What does this PNP transistor + OPAMP circuit does?

I can solve the circuit for given DC input voltage with transistors Ies and alfa values. It amplifies the input signal for like 13 times. (Not linearly). But i couldn't understand the purpose of this circuit. Could you help me with that? Thanks in advance

• looks like a twist on the log amplifier using the PNP for the log conversion and a transimpedance amp
– user16222
Commented Dec 24, 2014 at 18:02

This is a standard textbook building block- an antilog amplifier. You'd normally have a diode from the emitter to ground to prevent the input from going too far negative and possibly damaging the transistor (by reverse B-E breakdown).

How it works:-

The transistor base-collector voltage is maintained at 0V by the op-amp through virtue of negative feedback.

Collector current is $i_C = I_S e^{(\frac{V_{BE}}{V_T})}$, so

$Vo = -(100K) I_S e^{(\frac{V_{i}}{V_T})}$

There is a temperature dependency, obviously in the thermal voltage $V_T = kT/q$, but also in the saturation current $I_S$, so practical antilog circuits use something like a thermistor to compensate for temperature variations.

It is an Antilog Amplifier.
The output voltage will be proportional to the antilog of input voltage.

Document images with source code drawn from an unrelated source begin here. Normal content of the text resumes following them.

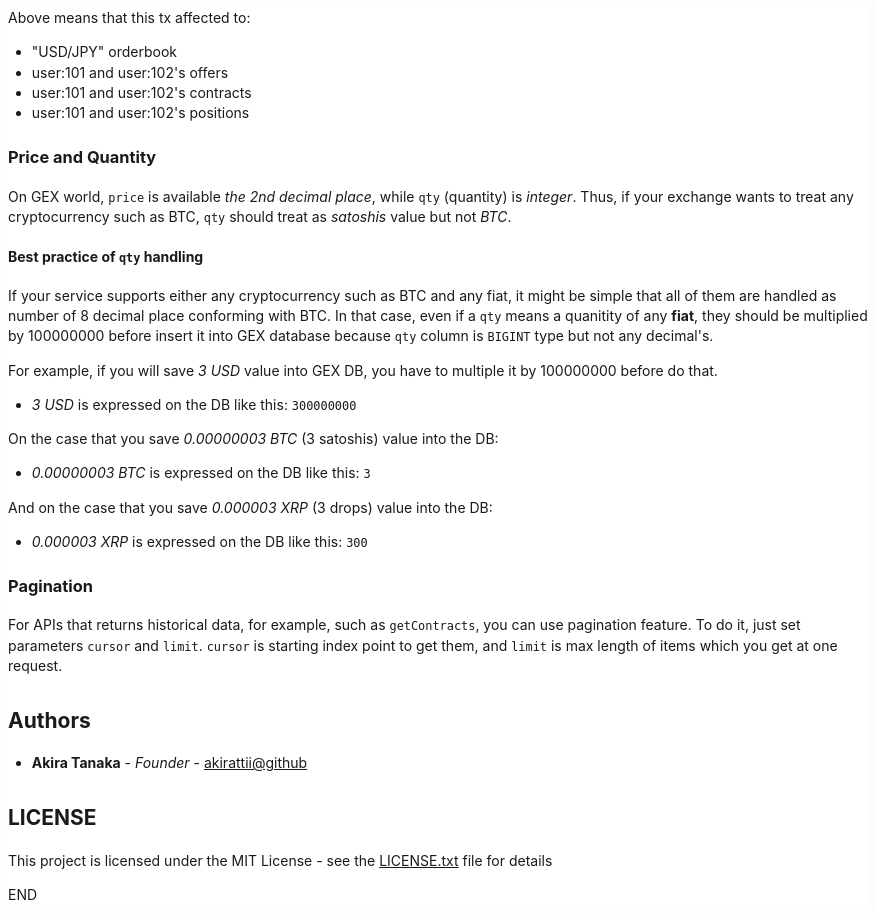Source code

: Above means that this tx affected to:

- "USD/JPY" orderbook
- user:101 and user:102's offers
- user:101 and user:102's contracts
- user:101 and user:102's positions


### Price and Quantity

On GEX world, `price` is available *the 2nd decimal place*, while `qty` (quantity) is *integer*. Thus, if your exchange wants to treat any cryptocurrency such as BTC, `qty` should treat as *satoshis* value but not *BTC*. 
  
#### Best practice of `qty` handling
If your service supports either any cryptocurrency such as BTC and any fiat, it might be simple that all of them are handled as number of 8 decimal place conforming with BTC. In that case, even if a `qty` means a quanitity of any **fiat**, they should be multiplied by 100000000 before insert it into GEX database because `qty` column is `BIGINT` type but not any decimal's.

For example, if you will save *3 USD* value into GEX DB, you have to multiple it by 100000000 before do that.

- *3 USD* is expressed on the DB like this: `300000000`

On the case that you save *0.00000003 BTC* (3 satoshis) value into the DB:

- *0.00000003 BTC* is expressed on the DB like this: `3`

And on the case that you save *0.000003 XRP* (3 drops) value into the DB:

- *0.000003 XRP* is expressed on the DB like this: `300`


### Pagination

For APIs that returns historical data, for example, such as `getContracts`, you can use pagination feature. To do it, just set parameters `cursor` and `limit`. `cursor` is starting index point to get them, and `limit` is max length of items which you get at one request.


## Authors

- **Akira Tanaka** - *Founder* - [akirattii@github](https://github.com/akirattii)

## LICENSE

This project is licensed under the MIT License - see the [LICENSE.txt](./LICENSE.txt) file for details


END
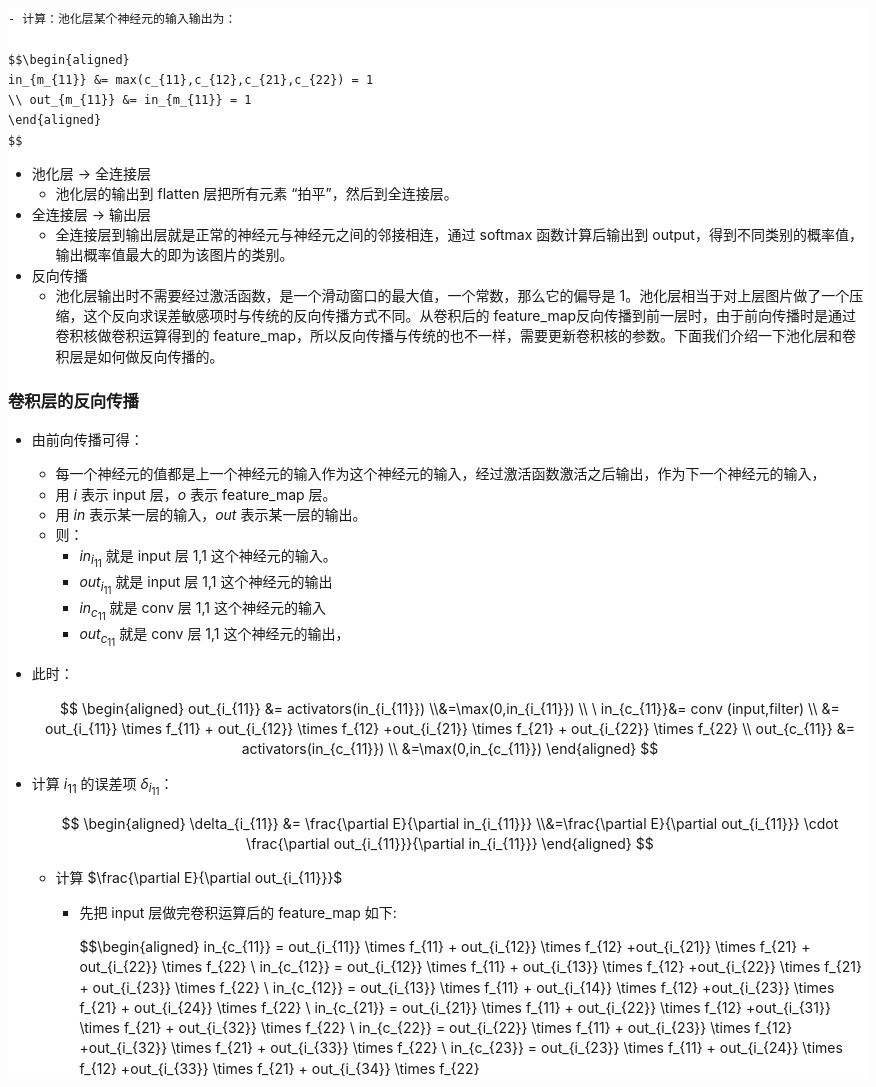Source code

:     - 计算：池化层某个神经元的输入输出为：

    $$\begin{aligned}
    in_{m_{11}} &= max(c_{11},c_{12},c_{21},c_{22}) = 1
    \\ out_{m_{11}} &= in_{m_{11}} = 1
    \end{aligned}
    $$
  - 池化层 -> 全连接层
    - 池化层的输出到 flatten 层把所有元素 “拍平”，然后到全连接层。
  - 全连接层 -> 输出层
    - 全连接层到输出层就是正常的神经元与神经元之间的邻接相连，通过 softmax 函数计算后输出到 output，得到不同类别的概率值，输出概率值最大的即为该图片的类别。
- 反向传播
  - 池化层输出时不需要经过激活函数，是一个滑动窗口的最大值，一个常数，那么它的偏导是 1。池化层相当于对上层图片做了一个压缩，这个反向求误差敏感项时与传统的反向传播方式不同。从卷积后的 feature_map反向传播到前一层时，由于前向传播时是通过卷积核做卷积运算得到的 feature_map，所以反向传播与传统的也不一样，需要更新卷积核的参数。下面我们介绍一下池化层和卷积层是如何做反向传播的。



### 卷积层的反向传播

- 由前向传播可得：
  - 每一个神经元的值都是上一个神经元的输入作为这个神经元的输入，经过激活函数激活之后输出，作为下一个神经元的输入，
  - 用 $i$ 表示 input 层，$o$ 表示 feature_map 层。
  - 用 $in$ 表示某一层的输入，$out$ 表示某一层的输出。
  - 则：
    - $in_{i_{11}}$ 就是 input 层 1,1 这个神经元的输入。
    - $out_{i_{11}}$ 就是 input 层 1,1 这个神经元的输出
    - $in_{c_{11}}$ 就是 conv 层 1,1 这个神经元的输入
    - $out_{c_{11}}$ 就是 conv 层 1,1 这个神经元的输出，
- 此时：

    $$
    \begin{aligned} out_{i_{11}} &= activators(in_{i_{11}})
    \\&=\max(0,in_{i_{11}}) 
    \\ \ in_{c_{11}}&= conv (input,filter)
    \\  &= out_{i_{11}} \times f_{11} + out_{i_{12}} \times f_{12} +out_{i_{21}} \times f_{21} + out_{i_{22}} \times f_{22}
    \\  out_{c_{11}} &= activators(in_{c_{11}}) 
    \\ &=\max(0,in_{c_{11}}) 
    \end{aligned}
    $$

- 计算 $i_{11}$ 的误差项 $\delta_{i_{11}}$：

    $$
    \begin{aligned}
    \delta_{i_{11}} &= \frac{\partial E}{\partial in_{i_{11}}} 
    \\&=\frac{\partial E}{\partial out_{i_{11}}} \cdot \frac{\partial out_{i_{11}}}{\partial in_{i_{11}}} 
    \end{aligned}
    $$

  - 计算 $\frac{\partial E}{\partial out_{i_{11}}}$
    - 先把 input 层做完卷积运算后的 feature_map 如下:

        $$\begin{aligned}
        in_{c_{11}} = out_{i_{11}} \times f_{11} + out_{i_{12}} \times f_{12} +out_{i_{21}} \times f_{21} + out_{i_{22}} \times f_{22} 
        \\ in_{c_{12}} = out_{i_{12}} \times f_{11} + out_{i_{13}} \times f_{12} +out_{i_{22}} \times f_{21} + out_{i_{23}} \times f_{22} 
        \\ in_{c_{12}} = out_{i_{13}} \times f_{11} + out_{i_{14}} \times f_{12} +out_{i_{23}} \times f_{21} + out_{i_{24}} \times f_{22} 
        \\ in_{c_{21}} = out_{i_{21}} \times f_{11} + out_{i_{22}} \times f_{12} +out_{i_{31}} \times f_{21} + out_{i_{32}} \times f_{22} 
        \\ in_{c_{22}} = out_{i_{22}} \times f_{11} + out_{i_{23}} \times f_{12} +out_{i_{32}} \times f_{21} + out_{i_{33}} \times f_{22} 
        \\ in_{c_{23}} = out_{i_{23}} \times f_{11} + out_{i_{24}} \times f_{12} +out_{i_{33}} \times f_{21} + out_{i_{34}} \times f_{22}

The best way to understand and explain a circuit is to divide it into its constituent building blocks. Here we can think of this circuit as of a voltage-to-voltage converter (amplifier) consisting of two consecutively connected (cascaded) converters: an exponential voltage-to-current converter (the transistor) and a perfect current-to-voltage converter (the op-amp + resistor).